In der Pandemie ist die Mobilität in Baden-Württemberg deutlich gesunken. Das wirkt sich positiv auf die Unfallstatistik aus. Die Zahl der Verkehrstoten im Land ist im Corona-Jahr 2020 auf einen historisch niedrigen Wert gesunken. Im Bereich des Polizeipräsidiums Pforzheim sind Unfälle im Straßenverkehr mit Personenschaden um 11,5 Prozent gesunken. Diese Entwicklung spiegelt sich auch bei den Verkehrstoten wieder: 35 Personen mussten 2020 auf den Straßen rund um Pforzheim, Calw und Freudenstadt ihr Leben lassen. Im Vorjahr waren es noch 42 Unfalltote. Homeoffice, Lockdown und Kontaktbeschränkungen hatten dazu geführt, dass deutlich weniger Menschen im Straßenverkehr unterwegs waren. Zu hohes Tempo war aber auch im zurückliegenden Jahr einer der Hauptgründe für tödliche Unfälle. Mehr als jeder dritte tödliche Verkehrsunfall ist auf überhöhtes oder nicht angepasstes Tempo zurückzuführen. Andere Gründe sind beispielsweise Ablenkung während der Fahrt oder Alkohol- und Drogenkonsum gewesen.

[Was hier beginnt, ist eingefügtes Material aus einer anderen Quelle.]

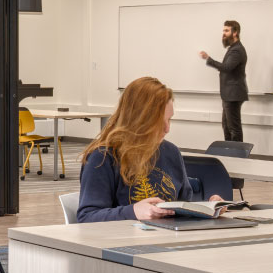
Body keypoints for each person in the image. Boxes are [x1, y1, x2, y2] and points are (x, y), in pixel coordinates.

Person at [75, 77, 228, 223]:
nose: (167, 129)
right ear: (139, 119)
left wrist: (207, 208)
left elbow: (184, 206)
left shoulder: (171, 152)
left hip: (167, 238)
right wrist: (133, 211)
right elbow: (87, 218)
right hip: (123, 239)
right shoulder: (102, 157)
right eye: (159, 121)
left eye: (169, 120)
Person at [199, 20, 248, 143]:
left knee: (234, 128)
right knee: (227, 126)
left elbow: (227, 67)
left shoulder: (237, 50)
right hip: (229, 94)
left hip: (233, 94)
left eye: (227, 30)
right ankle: (228, 150)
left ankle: (237, 153)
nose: (224, 33)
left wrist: (208, 59)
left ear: (235, 32)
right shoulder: (233, 48)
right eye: (223, 30)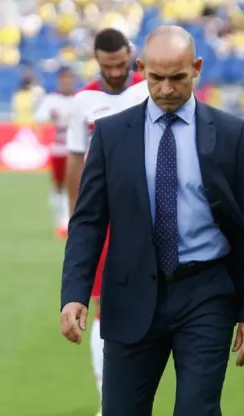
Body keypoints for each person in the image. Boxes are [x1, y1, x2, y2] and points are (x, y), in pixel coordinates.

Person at [60, 26, 244, 416]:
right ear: (141, 68)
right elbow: (89, 222)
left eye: (177, 78)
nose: (165, 89)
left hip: (206, 291)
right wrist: (75, 292)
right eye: (155, 78)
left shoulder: (231, 135)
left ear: (196, 68)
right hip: (130, 294)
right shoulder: (111, 135)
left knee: (198, 409)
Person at [63, 28, 149, 415]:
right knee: (104, 305)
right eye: (107, 66)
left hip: (150, 211)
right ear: (97, 61)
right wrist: (76, 219)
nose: (115, 72)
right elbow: (75, 161)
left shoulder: (149, 89)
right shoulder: (84, 101)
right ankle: (107, 402)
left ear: (130, 54)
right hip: (107, 214)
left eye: (120, 64)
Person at [35, 66, 77, 238]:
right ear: (59, 81)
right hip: (59, 149)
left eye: (69, 78)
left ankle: (66, 222)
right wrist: (51, 115)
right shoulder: (52, 99)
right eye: (64, 78)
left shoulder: (80, 98)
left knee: (73, 186)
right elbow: (39, 117)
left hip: (77, 150)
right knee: (58, 186)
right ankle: (59, 219)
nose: (67, 82)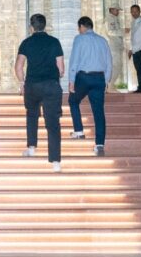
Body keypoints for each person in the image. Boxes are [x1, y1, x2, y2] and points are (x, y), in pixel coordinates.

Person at [14, 13, 65, 172]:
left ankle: (31, 148)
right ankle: (55, 161)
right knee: (53, 123)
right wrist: (57, 74)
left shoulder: (26, 43)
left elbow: (18, 66)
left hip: (32, 85)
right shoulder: (54, 42)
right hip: (51, 85)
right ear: (44, 26)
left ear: (31, 27)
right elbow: (61, 69)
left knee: (32, 115)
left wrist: (22, 83)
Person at [67, 16, 114, 156]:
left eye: (79, 28)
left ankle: (79, 131)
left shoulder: (79, 39)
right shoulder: (103, 40)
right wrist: (106, 81)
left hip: (84, 77)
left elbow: (74, 60)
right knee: (98, 111)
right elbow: (109, 63)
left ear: (82, 26)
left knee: (73, 101)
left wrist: (71, 80)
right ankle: (99, 145)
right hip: (99, 78)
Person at [105, 7, 124, 88]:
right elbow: (110, 32)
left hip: (116, 46)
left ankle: (110, 85)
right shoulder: (109, 19)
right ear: (111, 10)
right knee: (116, 65)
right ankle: (110, 85)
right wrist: (123, 31)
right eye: (116, 10)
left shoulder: (115, 19)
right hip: (112, 46)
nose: (118, 11)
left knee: (118, 65)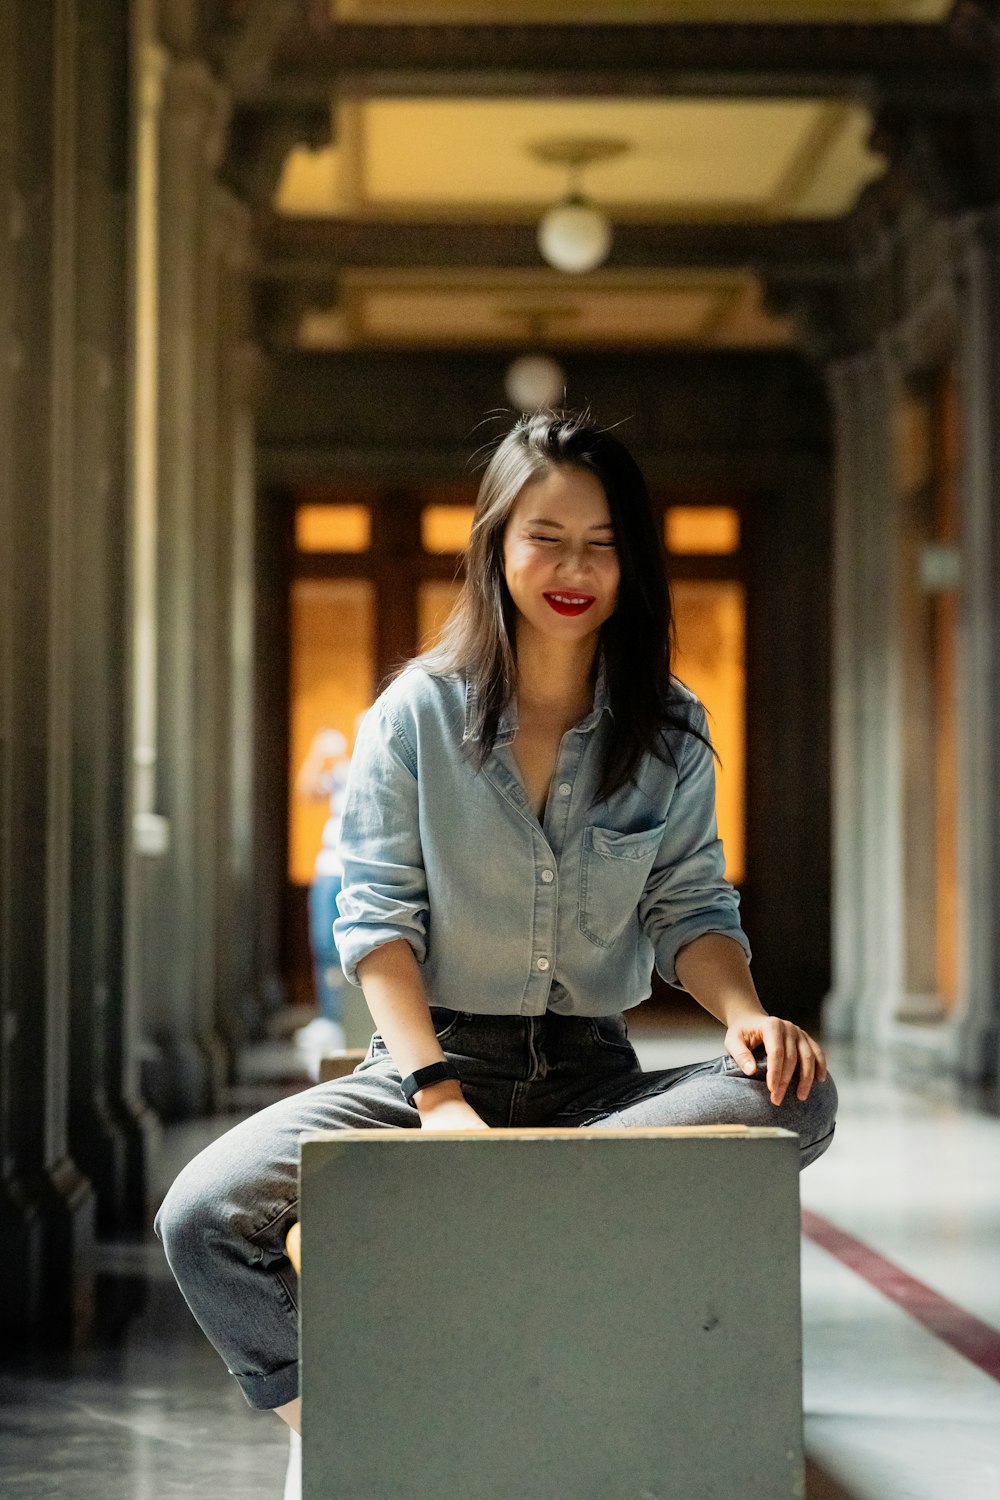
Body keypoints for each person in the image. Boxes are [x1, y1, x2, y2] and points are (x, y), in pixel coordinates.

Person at [155, 410, 837, 1460]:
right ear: (496, 546)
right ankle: (365, 1439)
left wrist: (749, 1017)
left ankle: (521, 1187)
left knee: (799, 1095)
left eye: (601, 542)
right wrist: (437, 1103)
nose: (574, 567)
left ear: (631, 559)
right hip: (426, 1074)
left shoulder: (670, 728)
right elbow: (376, 920)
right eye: (545, 537)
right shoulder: (413, 718)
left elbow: (691, 910)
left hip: (596, 1086)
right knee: (201, 1215)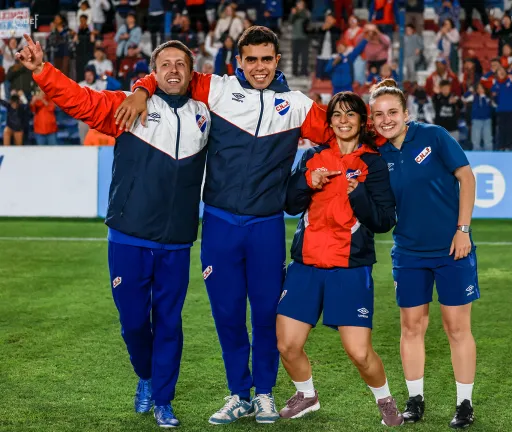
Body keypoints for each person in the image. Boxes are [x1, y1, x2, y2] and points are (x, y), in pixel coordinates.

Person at [114, 25, 333, 426]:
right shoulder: (216, 89)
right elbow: (171, 75)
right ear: (239, 63)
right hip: (219, 225)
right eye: (251, 60)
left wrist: (309, 175)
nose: (259, 67)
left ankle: (264, 394)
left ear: (277, 60)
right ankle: (238, 394)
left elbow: (342, 130)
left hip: (266, 227)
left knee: (265, 315)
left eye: (266, 59)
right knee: (228, 315)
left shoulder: (298, 105)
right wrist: (142, 90)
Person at [16, 34, 210, 428]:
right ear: (153, 73)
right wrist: (41, 70)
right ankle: (146, 375)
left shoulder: (207, 114)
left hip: (176, 241)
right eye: (165, 64)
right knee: (134, 323)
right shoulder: (128, 106)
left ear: (193, 73)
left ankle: (163, 400)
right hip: (128, 235)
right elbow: (80, 100)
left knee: (169, 323)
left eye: (181, 64)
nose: (173, 70)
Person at [276, 91, 402, 426]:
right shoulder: (313, 155)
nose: (343, 121)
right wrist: (308, 181)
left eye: (350, 114)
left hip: (350, 268)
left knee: (359, 352)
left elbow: (384, 220)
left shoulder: (373, 163)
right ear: (329, 121)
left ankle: (385, 400)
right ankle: (306, 395)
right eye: (337, 115)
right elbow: (290, 204)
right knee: (287, 345)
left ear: (362, 121)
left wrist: (358, 194)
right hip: (306, 264)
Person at [369, 79, 478, 429]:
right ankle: (415, 399)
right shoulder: (377, 153)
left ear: (406, 113)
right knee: (411, 326)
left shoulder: (434, 136)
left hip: (452, 249)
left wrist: (463, 230)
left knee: (457, 327)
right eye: (379, 115)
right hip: (408, 253)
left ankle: (464, 403)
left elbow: (467, 177)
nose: (386, 120)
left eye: (392, 112)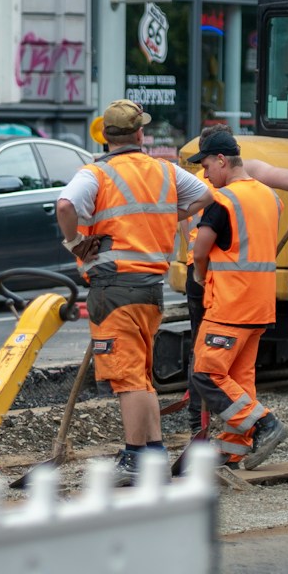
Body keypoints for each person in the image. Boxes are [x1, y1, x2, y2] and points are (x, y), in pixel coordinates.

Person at [54, 99, 211, 487]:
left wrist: (74, 242)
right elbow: (205, 196)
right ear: (140, 134)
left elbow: (64, 205)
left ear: (105, 135)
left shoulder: (96, 174)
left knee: (126, 378)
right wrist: (163, 218)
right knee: (140, 376)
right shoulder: (165, 171)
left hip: (114, 287)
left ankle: (135, 456)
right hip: (150, 288)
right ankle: (154, 454)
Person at [178, 124, 288, 436]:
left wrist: (200, 275)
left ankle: (261, 424)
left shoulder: (219, 197)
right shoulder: (269, 197)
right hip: (260, 303)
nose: (205, 171)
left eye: (208, 164)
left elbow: (199, 248)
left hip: (227, 299)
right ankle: (236, 448)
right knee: (241, 376)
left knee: (206, 370)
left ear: (222, 160)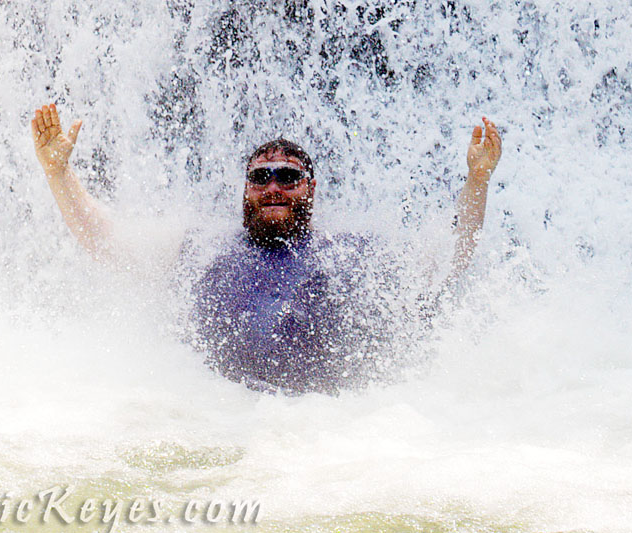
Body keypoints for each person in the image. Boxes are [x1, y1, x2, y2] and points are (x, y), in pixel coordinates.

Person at [30, 104, 502, 392]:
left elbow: (448, 257)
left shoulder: (349, 255)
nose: (273, 186)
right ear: (245, 189)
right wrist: (58, 174)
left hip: (321, 432)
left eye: (288, 176)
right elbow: (106, 241)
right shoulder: (198, 250)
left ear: (310, 188)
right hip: (217, 421)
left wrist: (477, 180)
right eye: (260, 177)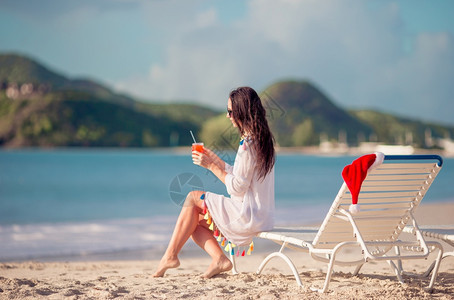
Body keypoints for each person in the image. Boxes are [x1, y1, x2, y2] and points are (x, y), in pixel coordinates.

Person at [153, 86, 275, 278]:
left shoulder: (248, 145)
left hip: (248, 215)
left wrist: (210, 166)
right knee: (193, 220)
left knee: (192, 198)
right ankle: (218, 259)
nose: (228, 116)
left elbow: (237, 187)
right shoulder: (263, 141)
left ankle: (170, 256)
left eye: (230, 111)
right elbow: (244, 177)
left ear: (241, 111)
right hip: (262, 215)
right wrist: (215, 160)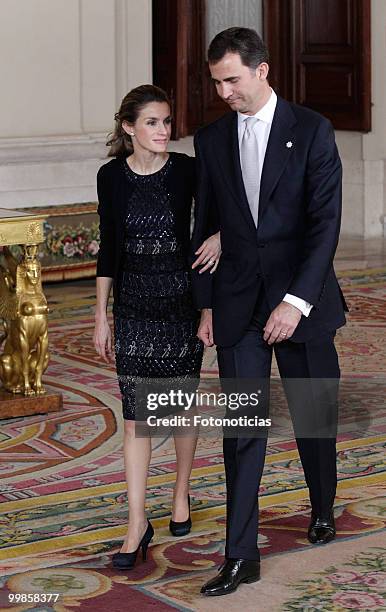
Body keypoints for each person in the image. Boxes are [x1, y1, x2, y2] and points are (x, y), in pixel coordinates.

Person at [191, 28, 348, 596]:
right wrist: (206, 306)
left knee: (313, 418)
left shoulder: (311, 131)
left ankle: (323, 506)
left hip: (302, 301)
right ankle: (241, 557)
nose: (224, 92)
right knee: (242, 431)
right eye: (216, 82)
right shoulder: (210, 140)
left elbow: (324, 225)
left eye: (231, 79)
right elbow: (204, 226)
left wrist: (295, 302)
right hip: (237, 304)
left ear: (261, 70)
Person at [93, 84, 221, 571]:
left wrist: (220, 243)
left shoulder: (187, 170)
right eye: (152, 122)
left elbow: (226, 212)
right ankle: (136, 522)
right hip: (134, 310)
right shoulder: (111, 177)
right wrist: (101, 314)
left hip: (182, 305)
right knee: (136, 416)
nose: (164, 131)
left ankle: (182, 491)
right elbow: (108, 248)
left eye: (167, 122)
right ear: (129, 127)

Mit Blick auf das Radfahren gilt das allerdings nicht. Die Zahl der Fahrradunfälle stieg im vergangenen Jahr landesweit um mehr acht Prozent an. 58 Frauen und Männer kamen dabei ums Leben. Unfälle mit Beteiligung von mindestens einem Pedelec nahmen im Vergleich zum Jahr 2019 in Baden-Württemberg sogar um 39 Prozent zu. Der Pforzheimer Polizeidirektor Markus Bauder weiß: „Viele Menschen steigen aus Umweltbewusstsein oder anderen Gründen auf das Rad um. Pedelecs erleichtern nicht nur jungen und sportlichen Fahrern den (Wieder-)Einstieg ins Radfahren. Das ist natürlich grundsätzlich erfreulich, aber es gibt eben auch immer wieder Unfälle – ein Trend, der uns Sorge macht. Und die Folgen sind schnell schwerer Natur. Fahrräder haben nun einmal keine Knautschzone und keinen Airbag.“ Darum rät Bauder unbedingt dazu, einen Helm zu tragen.
Während die Körperverletzungsdelikte landesweit um 3,6 Prozent gesunken sind, verzeichnet das Polizeipräsidium Karlsruhe jedoch einen Anstieg um 5,8 Prozent. In diesem Bereich fallen auch Delikte der häuslichen Gewalt. Corona hat bei Gewalttaten unter Ehe- oder Lebenspartnern sowie Gewalt gegen Kinder einen Anstieg verursacht. Geschlossene Schulen und Kitas haben dafür gesorgt, dass Verletzungen der Kinder nicht von Außen bemerkt werden konnten. Gewalt gegen Frauen kann unterschiedliche Ursachen haben: Stress, Unzufriedenheit, Jobverlust, Existenzängste, aber auch keine räumliche Trennung in den harten Lockdownphasen. Viele Paare konnten sich nicht aus dem Weg gehen und waren mit Kinderbetreuung und Home-Schooling überfordert.
Die Gewalt gegen Polizeibeamte im Südwesten ist nach den Rekordwerten der vergangenen Jahre ein weiteres Mal gestiegen. Im Jahr 2020 nahm die Zahl der Fälle im Vergleich zum Vorjahr um rund drei Prozent zu. Respektlosigkeit, Gewalt und Brutalität gegenüber Beamten sind dramatisch in die Höhe geschnellt. Besonders oft sahen sich Polizisten Gegnern mit Flaschen, Steinen und Messern ausgesetzt. Die Autorität der Polizei werde bei solchen Delikten grundsätzlich in Frage gestellt, das polizeiliche Einschreiten immer öfter mit mobilen Telefonen aufgezeichnet und anschließend in sozialen Medien veröffentlicht. Statt Fußballspielen und Demonstrationen müssen die Beamten jetzt die Ausgangs- und Kontaktbeschränkungen überwachen.